Tuning molecular thermal conductance through endgroup modification and halogen substitution
Jonathan J. Wang, Dvira Segal
TL;DR
This work demonstrates that intrinsic molecular phononic heat transport in carbon-backbone chains can be tuned via endgroup engineering and halogen substitution, analyzed through a three-stage workflow that couples ab initio MD data with machine-learned interatomic potentials to enable efficient nonequilibrium MD. Key findings show CH$_3$ and NH$_2$ endgroups maximize $G_{ m th}$, while heavy halogen substitutions and fluorination suppress conductance, with $G_{ m th}$ becoming nearly length-independent for $N \ge 8$ carbon atoms. The approach provides structure–function insights into mode matching and scattering mechanisms that govern phonon transport in molecules, albeit with limitations related to metal-contact effects and generalizability of ML potentials across chemistries. The results offer a versatile chemical route to control phononic heat flow in single molecules, with potential implications for molecular thermal management design.
Abstract
We demonstrate tuning of the phononic thermal conductance in single molecules with carbon-chain backbones through modifications of terminal groups and halogen substitution of hydrogen atoms. Our simulations focus on intrinsic molecular properties, and we employ a workflow based on {\it ab initio} molecular dynamics, enabling the training and development of machine-learned interatomic potentials. These potentials are subsequently used in classical nonequilibrium molecular dynamics simulations to extract thermal conductance coefficients.

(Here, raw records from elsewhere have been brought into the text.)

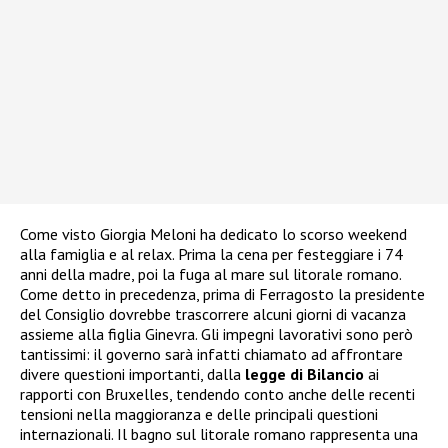
Come visto Giorgia Meloni ha dedicato lo scorso weekend
alla famiglia e al relax. Prima la cena per festeggiare i 74
anni della madre, poi la fuga al mare sul litorale romano.
Come detto in precedenza, prima di Ferragosto la presidente
del Consiglio dovrebbe trascorrere alcuni giorni di vacanza
assieme alla figlia Ginevra. Gli impegni lavorativi sono però
tantissimi: il governo sarà infatti chiamato ad affrontare
divere questioni importanti, dalla
legge di Bilancio
ai
rapporti con Bruxelles, tendendo conto anche delle recenti
tensioni nella maggioranza e delle principali questioni
internazionali. Il bagno sul litorale romano rappresenta una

Replacing terminal methyl groups with amine, sulfur, or halogen substituents leads to pronounced changes in thermal conductance: bromine-terminated chains exhibit the lowest conductance, whereas amine and methyl-terminated chains show the highest. Additionally, single-atom substitution of hydrogen by fluorine or other halogens along the alkane backbone significantly reduces thermal transport. Finally, our simulations of the length dependence of thermal conductance in alkane chains containing 3-12 carbon atoms reveal its saturation beyond eight carbon atoms. Together, our findings show that simple chemical modifications offer a versatile route to controlling phononic heat flow in single molecules.